Le programme s’articule autour de quatre chantiers : consolider le système national de semences, améliorer la transformation et la valorisation du riz, développer les compétences locales dans la fabrication d’équipements agricoles et apporter un appui technique à des institutions de recherche et de production. Sont notamment concernés l’Institut de recherche agricole pour le développement (IRAD) et la Mission de développement de la vallée du Haut-Noun (UNVDA). La coordination opérationnelle sera assurée par un groupe de travail conjoint basé à Bamenda.
Lire aussi : CAMEROUN – AGROALIMENTAIRE : Le recul des importations de riz et de maïs allège la facture de 11 milliards FCFA
Le transfert de savoir-faire constitue l’un des leviers de cette coopération. À travers le mécanisme dit de « coopération inversée » (Reverse Linkage), AfricaRice doit partager avec les acteurs camerounais ses technologies et son expertise. Pour le secteur semencier, l’appui portera notamment sur la production, le contrôle de qualité, la certification, le stockage et la gestion du matériel génétique. L’amélioration des pratiques post-récolte et des procédés de transformation doit, elle, contribuer à limiter les pertes et à accroître la valeur ajoutée créée localement.
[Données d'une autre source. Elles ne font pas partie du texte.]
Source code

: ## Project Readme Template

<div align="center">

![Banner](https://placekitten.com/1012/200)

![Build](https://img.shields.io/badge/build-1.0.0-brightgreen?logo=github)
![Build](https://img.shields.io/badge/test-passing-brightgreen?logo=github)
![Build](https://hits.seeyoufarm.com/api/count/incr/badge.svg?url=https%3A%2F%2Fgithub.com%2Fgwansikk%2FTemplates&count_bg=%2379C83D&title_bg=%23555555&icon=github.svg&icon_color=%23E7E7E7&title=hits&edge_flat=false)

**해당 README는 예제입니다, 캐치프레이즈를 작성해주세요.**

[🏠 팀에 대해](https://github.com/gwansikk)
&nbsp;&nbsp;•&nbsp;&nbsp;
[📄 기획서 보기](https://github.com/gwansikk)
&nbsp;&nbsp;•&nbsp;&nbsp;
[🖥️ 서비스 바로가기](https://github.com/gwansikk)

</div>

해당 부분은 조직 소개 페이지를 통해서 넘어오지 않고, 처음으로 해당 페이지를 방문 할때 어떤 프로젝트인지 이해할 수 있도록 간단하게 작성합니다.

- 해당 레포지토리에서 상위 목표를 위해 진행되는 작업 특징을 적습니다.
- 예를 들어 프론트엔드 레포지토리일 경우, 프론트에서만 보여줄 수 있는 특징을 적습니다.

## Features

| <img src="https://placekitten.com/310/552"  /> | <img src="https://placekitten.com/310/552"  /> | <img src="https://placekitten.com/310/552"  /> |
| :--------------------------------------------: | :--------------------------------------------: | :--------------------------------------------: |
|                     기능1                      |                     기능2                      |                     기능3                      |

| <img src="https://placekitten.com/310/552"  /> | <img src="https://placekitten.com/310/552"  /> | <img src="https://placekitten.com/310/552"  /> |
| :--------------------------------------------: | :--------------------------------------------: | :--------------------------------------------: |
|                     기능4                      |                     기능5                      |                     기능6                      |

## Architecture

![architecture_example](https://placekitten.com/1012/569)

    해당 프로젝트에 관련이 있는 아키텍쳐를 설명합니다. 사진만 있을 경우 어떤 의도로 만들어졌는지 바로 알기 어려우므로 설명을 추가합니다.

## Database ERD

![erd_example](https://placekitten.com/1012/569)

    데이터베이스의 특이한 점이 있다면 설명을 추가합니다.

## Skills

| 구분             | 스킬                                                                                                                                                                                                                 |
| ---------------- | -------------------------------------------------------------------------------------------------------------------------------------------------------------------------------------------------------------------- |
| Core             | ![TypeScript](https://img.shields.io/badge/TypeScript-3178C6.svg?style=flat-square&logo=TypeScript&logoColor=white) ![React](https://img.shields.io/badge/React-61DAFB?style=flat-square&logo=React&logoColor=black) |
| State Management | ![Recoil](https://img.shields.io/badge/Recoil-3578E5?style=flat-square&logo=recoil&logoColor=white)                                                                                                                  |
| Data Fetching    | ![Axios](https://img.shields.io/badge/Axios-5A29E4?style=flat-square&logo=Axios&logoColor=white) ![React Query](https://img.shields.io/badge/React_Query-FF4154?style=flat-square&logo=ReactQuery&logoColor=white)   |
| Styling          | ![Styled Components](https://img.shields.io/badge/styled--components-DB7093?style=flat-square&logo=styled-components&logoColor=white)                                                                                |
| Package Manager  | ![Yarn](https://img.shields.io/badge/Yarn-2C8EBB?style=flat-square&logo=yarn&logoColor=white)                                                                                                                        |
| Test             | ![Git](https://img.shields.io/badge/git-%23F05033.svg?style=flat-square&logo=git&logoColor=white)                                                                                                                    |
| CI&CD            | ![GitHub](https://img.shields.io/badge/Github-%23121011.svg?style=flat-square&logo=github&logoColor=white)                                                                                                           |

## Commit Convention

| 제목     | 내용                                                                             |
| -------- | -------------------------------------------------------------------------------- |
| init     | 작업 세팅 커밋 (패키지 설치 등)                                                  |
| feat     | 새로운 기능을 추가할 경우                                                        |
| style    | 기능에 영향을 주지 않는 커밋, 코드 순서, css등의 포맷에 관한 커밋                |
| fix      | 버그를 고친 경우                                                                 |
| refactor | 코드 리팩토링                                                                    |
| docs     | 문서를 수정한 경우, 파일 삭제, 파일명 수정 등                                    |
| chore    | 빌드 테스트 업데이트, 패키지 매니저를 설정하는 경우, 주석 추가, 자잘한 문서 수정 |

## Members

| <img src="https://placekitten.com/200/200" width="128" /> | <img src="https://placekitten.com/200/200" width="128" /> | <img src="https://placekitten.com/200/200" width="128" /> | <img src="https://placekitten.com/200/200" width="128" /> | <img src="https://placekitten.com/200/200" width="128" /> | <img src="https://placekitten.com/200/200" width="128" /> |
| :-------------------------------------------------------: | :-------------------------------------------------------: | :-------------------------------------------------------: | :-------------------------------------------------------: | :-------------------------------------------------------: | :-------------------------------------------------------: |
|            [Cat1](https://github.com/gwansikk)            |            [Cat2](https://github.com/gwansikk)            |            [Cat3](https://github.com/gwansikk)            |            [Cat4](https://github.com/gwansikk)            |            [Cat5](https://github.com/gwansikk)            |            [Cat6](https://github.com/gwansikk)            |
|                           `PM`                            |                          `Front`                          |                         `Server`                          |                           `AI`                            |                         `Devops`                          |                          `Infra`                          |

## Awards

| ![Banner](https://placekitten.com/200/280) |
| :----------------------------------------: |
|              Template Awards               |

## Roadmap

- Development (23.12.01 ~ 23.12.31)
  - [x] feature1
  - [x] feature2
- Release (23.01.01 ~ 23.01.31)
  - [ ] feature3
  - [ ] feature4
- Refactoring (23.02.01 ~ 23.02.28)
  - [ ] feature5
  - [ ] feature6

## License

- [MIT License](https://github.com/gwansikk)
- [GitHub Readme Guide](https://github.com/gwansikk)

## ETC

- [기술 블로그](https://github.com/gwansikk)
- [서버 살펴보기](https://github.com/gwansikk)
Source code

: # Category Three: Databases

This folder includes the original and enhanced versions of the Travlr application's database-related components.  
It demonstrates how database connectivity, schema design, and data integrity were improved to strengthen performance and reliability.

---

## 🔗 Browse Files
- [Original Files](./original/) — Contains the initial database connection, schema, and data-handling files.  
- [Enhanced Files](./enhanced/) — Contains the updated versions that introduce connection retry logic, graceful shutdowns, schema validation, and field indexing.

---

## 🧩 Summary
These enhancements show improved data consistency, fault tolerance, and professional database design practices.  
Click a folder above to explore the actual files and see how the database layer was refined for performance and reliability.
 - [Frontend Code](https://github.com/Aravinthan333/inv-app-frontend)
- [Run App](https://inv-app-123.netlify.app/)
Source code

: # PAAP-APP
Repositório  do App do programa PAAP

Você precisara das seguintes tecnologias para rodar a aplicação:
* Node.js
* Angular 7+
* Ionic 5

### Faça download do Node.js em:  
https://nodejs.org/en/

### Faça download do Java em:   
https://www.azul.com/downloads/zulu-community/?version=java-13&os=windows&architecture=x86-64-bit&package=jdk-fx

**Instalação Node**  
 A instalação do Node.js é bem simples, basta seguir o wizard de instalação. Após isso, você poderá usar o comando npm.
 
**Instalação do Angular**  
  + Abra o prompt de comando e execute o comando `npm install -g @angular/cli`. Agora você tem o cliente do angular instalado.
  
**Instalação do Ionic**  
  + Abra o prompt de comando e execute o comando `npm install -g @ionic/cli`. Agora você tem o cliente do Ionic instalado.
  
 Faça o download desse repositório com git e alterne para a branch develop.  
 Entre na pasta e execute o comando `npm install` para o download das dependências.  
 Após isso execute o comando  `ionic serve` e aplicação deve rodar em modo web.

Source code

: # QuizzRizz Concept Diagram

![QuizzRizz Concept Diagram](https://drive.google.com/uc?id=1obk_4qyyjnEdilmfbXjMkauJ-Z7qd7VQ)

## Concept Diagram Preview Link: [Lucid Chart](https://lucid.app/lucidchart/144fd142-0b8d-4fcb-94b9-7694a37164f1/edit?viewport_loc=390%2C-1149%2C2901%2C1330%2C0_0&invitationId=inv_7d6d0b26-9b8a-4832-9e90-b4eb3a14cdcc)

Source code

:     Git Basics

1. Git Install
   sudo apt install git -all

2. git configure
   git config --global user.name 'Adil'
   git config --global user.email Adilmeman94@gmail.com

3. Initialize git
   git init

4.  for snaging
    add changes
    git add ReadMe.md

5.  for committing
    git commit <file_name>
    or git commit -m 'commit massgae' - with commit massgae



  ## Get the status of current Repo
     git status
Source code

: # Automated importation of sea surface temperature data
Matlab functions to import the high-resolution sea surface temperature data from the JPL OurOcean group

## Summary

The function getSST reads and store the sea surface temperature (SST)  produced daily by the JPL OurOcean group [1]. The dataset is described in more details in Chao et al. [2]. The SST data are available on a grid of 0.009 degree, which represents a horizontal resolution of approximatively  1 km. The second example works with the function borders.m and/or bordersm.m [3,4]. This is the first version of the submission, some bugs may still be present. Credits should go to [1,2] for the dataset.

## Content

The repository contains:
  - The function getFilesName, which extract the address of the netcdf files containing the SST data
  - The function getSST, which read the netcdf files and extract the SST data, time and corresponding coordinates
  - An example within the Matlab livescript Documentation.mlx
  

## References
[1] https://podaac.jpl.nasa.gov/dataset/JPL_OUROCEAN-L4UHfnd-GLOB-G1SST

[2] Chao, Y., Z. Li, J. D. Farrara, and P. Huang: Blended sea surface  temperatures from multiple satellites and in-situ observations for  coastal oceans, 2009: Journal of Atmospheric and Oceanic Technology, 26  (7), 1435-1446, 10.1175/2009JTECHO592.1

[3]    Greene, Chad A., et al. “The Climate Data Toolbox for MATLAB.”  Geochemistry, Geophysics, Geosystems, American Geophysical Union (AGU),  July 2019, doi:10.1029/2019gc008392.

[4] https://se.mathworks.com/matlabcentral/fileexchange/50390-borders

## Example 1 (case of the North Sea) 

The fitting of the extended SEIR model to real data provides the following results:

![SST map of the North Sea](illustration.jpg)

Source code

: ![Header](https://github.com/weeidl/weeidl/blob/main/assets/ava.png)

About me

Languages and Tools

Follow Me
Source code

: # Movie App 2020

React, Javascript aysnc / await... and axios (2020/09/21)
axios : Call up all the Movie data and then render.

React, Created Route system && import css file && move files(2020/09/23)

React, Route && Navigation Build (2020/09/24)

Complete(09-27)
L’enjeu est considérable pour une filière appelée à prendre davantage de place dans l’approvisionnement du marché national. Le gouvernement vise une production de 460 000 tonnes en 2027, soit environ trois fois le niveau de 2024, selon les objectifs de programmation économique cités dans la presse. En parallèle, les achats de riz à l’étranger ont représenté 268,7 milliards de FCFA en 2025, malgré un recul de 15,6 % sur un an. Cette facture équivalait à 5,1 % des dépenses totales d’importation du pays.
Lire aussi : CAMEROUN : Les importations de riz reculent de 15,6 % en 2025
La baisse des importations constitue un signal favorable, mais elle ne suffit pas à établir que l’offre locale répond durablement à la demande. La hausse des rendements, la disponibilité de semences adaptées, la capacité de transformation et l’accès aux équipements resteront déterminants. En accompagnant ces maillons, le partenariat avec AfricaRice cherche à faire progresser la production tout en renforçant les compétences et les capacités techniques nationales.